2012-09-08 xml document instance created by Carrie Hintz
2019-05-20 EAD was imported spring 2019 as part of the ArchivesSpace Phase II migration.
The School of Journalism was established through monies left to Columbia University in the will of Joseph Pulitzer who died in 1911. As he wrote in his will, "There are now special schools for instruction for lawyers, physicians, clergymen, military and naval officers, engineers, architects and artists, but none for the instruction of journalists. That all other professions and not journalism should have the advantage of special training seems to me contrary to reason." [pp. 3-4, "Extracts from the Will of Joseph Pulitzer, died, October 29, 1911]. The original agreements regarding the establishment and organization of the school were made in 1903 and 1904, but the school did not actually open until 1912 – a year after Pulitzer died.

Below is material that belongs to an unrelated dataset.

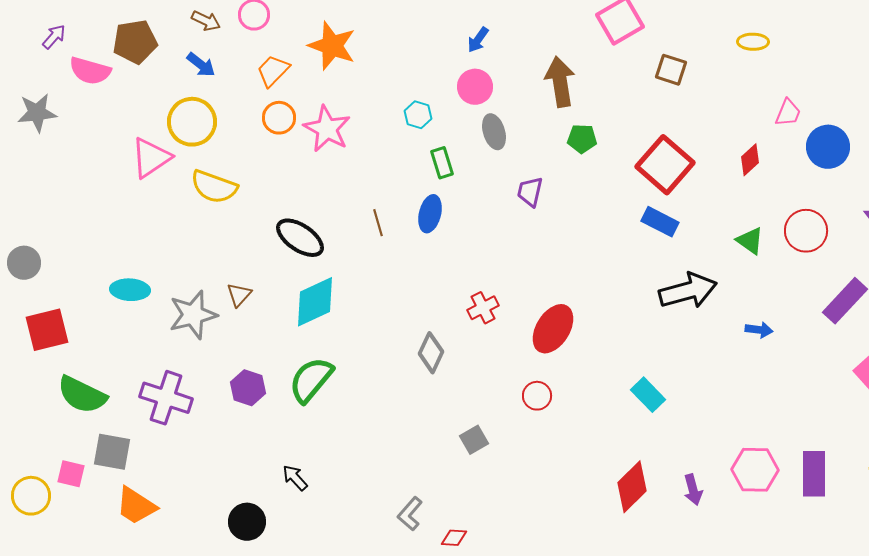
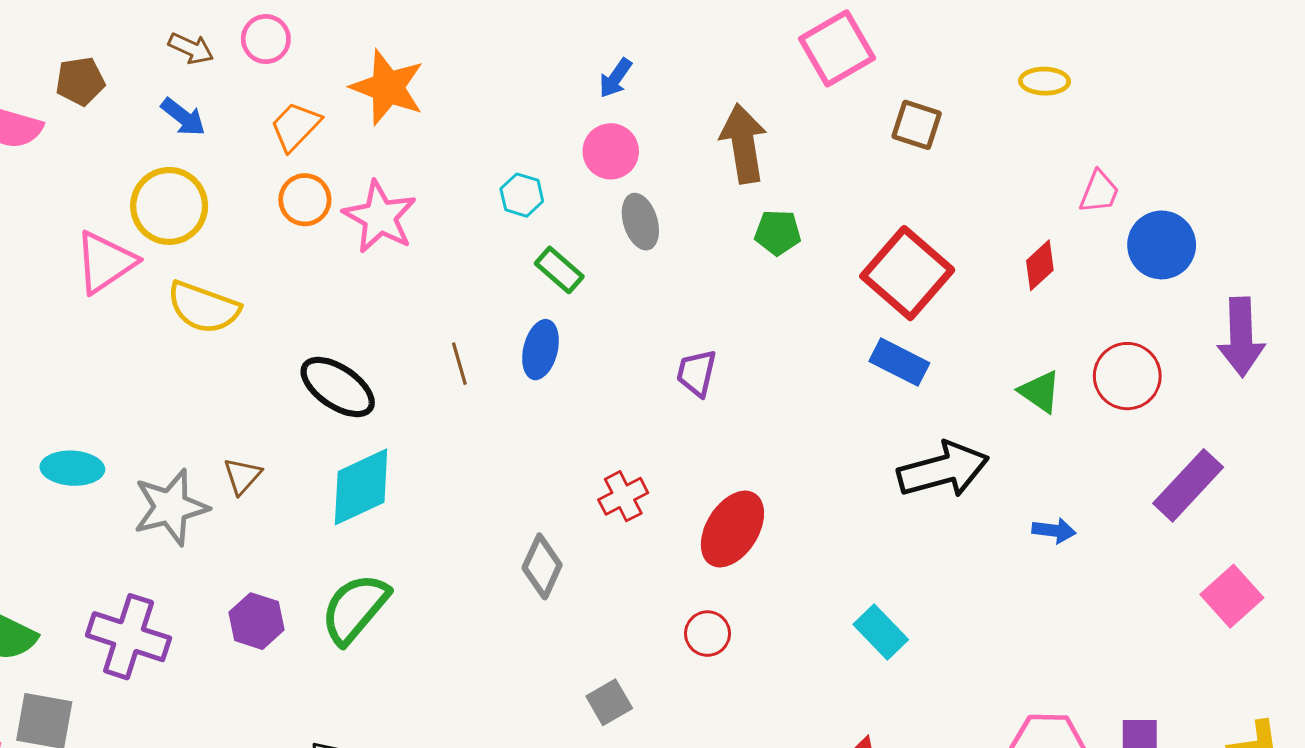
brown pentagon: (135, 42) -> (80, 81), size x0.7
green rectangle: (442, 163) -> (559, 270), turned -32
purple trapezoid: (530, 192) -> (697, 373), moved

Seventy-nine undergraduate and graduate students enrolled in that first class, including a dozen women. Classes convened at several locations around campus, as the Journalism building was still under construction. The building opened the next year, and in 1917 the first Pulitzer Prizes were awarded. The School of Journalism began as an undergraduate school offering a B.Litt. Degree to its graduates, but in 1935 the School became the first in the nation to adopt a program exclusively at the graduate level.
Dean Carl W. Ackerman, one of the first nine to graduate from the School in 1913, spearheaded the school's 1935 transition to become the first graduate school of journalism in the United States. Devoted to intensive, hands-on instruction, the school gave classes of sixty students the lives of journalists, racing around the city on subways to find stories during the day, and drafting articles in a single, large newsroom in the Journalism building well into the night.

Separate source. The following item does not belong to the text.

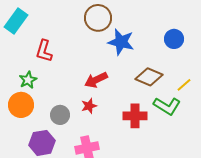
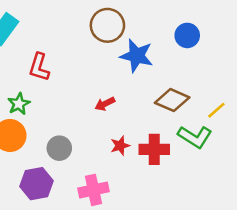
blue circle: (174, 39) -> (187, 35), moved
red arrow: (96, 80) -> (105, 104), size x0.7
red star: (89, 106) -> (120, 146), moved

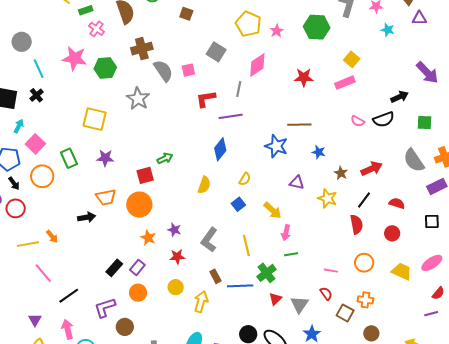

The Journalism School's reach and reputation as a unique incubator of talent soared throughout the years, from the foundation of the Maria Moors Cabot Prizes in 1939 to promote inter-American understanding to the establishment of satellite schools in China and Venezuela during the next decade. The school also began to offer coursework in television news and documentary to supplement its traditional focus on newspapers and radio. Approaching its 50th year, the school instituted Journalism Day and the Columbia Journalism Award, and in 1961 established the Columbia Journalism Review, a groundbreaking publication covering trends and developments in the profession.

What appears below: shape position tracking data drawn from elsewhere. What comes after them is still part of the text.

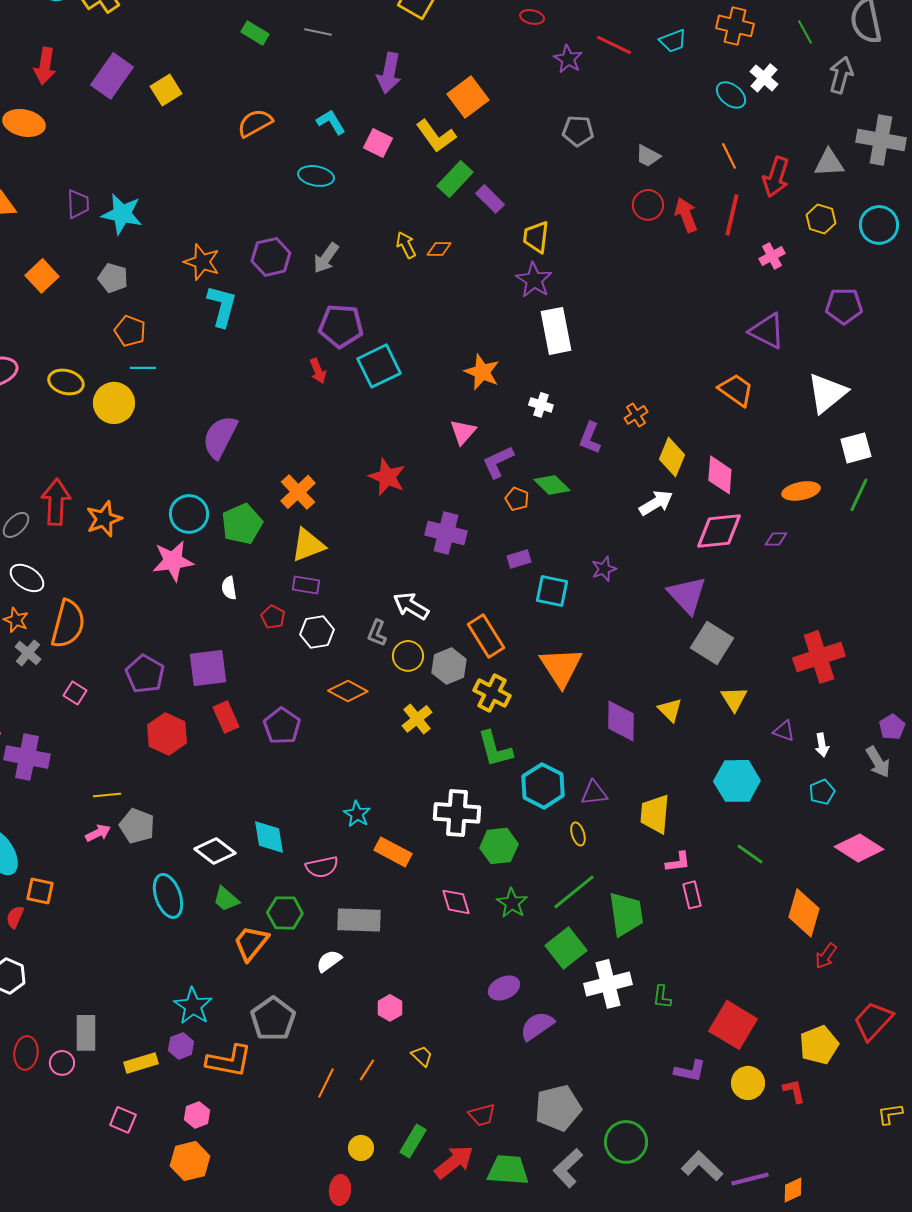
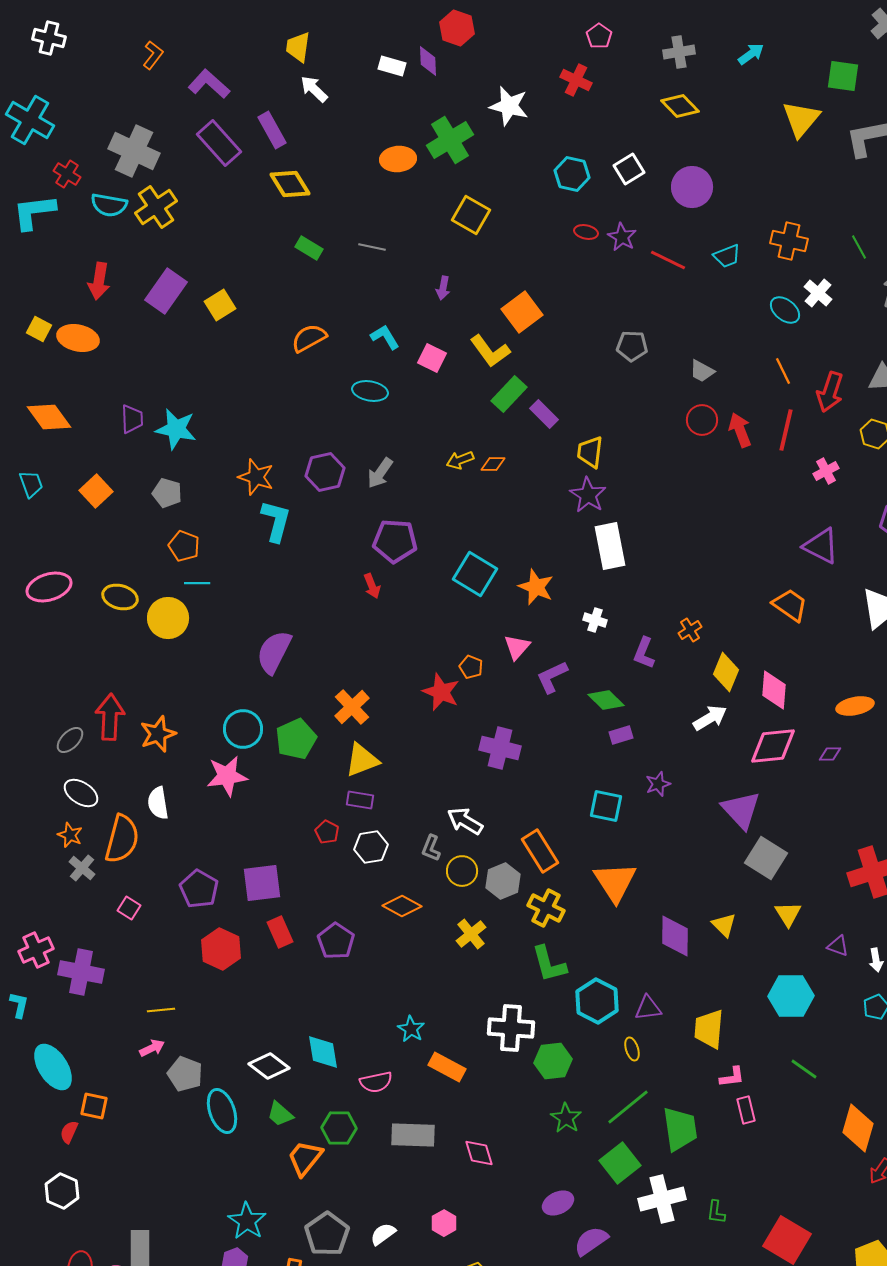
purple star: (568, 59) -> (622, 237), moved
purple arrow: (389, 73) -> (443, 288), size x0.6
yellow arrow: (406, 245) -> (460, 460), turned -84
cyan square: (379, 366) -> (475, 574), moved, turned -33
orange pentagon: (517, 499) -> (471, 667), moved
purple rectangle: (519, 559) -> (621, 735), moved
white semicircle: (229, 588) -> (158, 803), moved, size x1.4
gray pentagon: (137, 826) -> (185, 1074), moved
pink diamond: (456, 902) -> (479, 1153), moved
white semicircle: (329, 961) -> (383, 1234), moved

The Journalism School's sixth decade was an exciting one, as the building added newsrooms, began to dispense the National Magazine Awards, and created the Alfred I. DuPont – Columbia Awards for excellence in broadcast journalism. In 1966 the school brought in Fred Friendly, the legendary former president of CBS News, and opened a new broadcast news laboratory shortly thereafter. Friendly initiated a summer program for minority students, and Luther P. Jackson '51 became the school's first African-American professor.
Innovation with an eye towards tradition continued to guide the Journalism School through the years. The 1960s and 1970s established the blueprint of the school's basic curriculum and codified Reporting and Writing 1 (RW1) as the cornerstone of the Master of Science experience. The creation of the Knight-Bagehot Fellowship to enrich business journalism in 1975 and the 1985 creation of the Delacorte Center for Magazine Journalism gave students invaluable opportunities to specialize. Recognizing that computers and a changing media landscape would revolutionize journalism in the twenty-first century, Dean Joan Konner moved decisively in the 1980s and 90s to ensure that the school offered cutting-edge technology and intensive broadcast experience second to none.
The addition of a Ph.D. Program in 2001, a Master of Arts degree in 2005, and the 2006 opening of the Toni Stabile Center for Investigative Journalism have underlined the Journalism School's continuing vitality as it approaches its centennial. Recently, the opening of the Tow Center for Digital Journalism and the announcement of a new dual M.S. degree in Computer Science and Journalism have demonstrated the school's continued commitment to innovation and its endless capacity to evolve along with a field that is always on the move.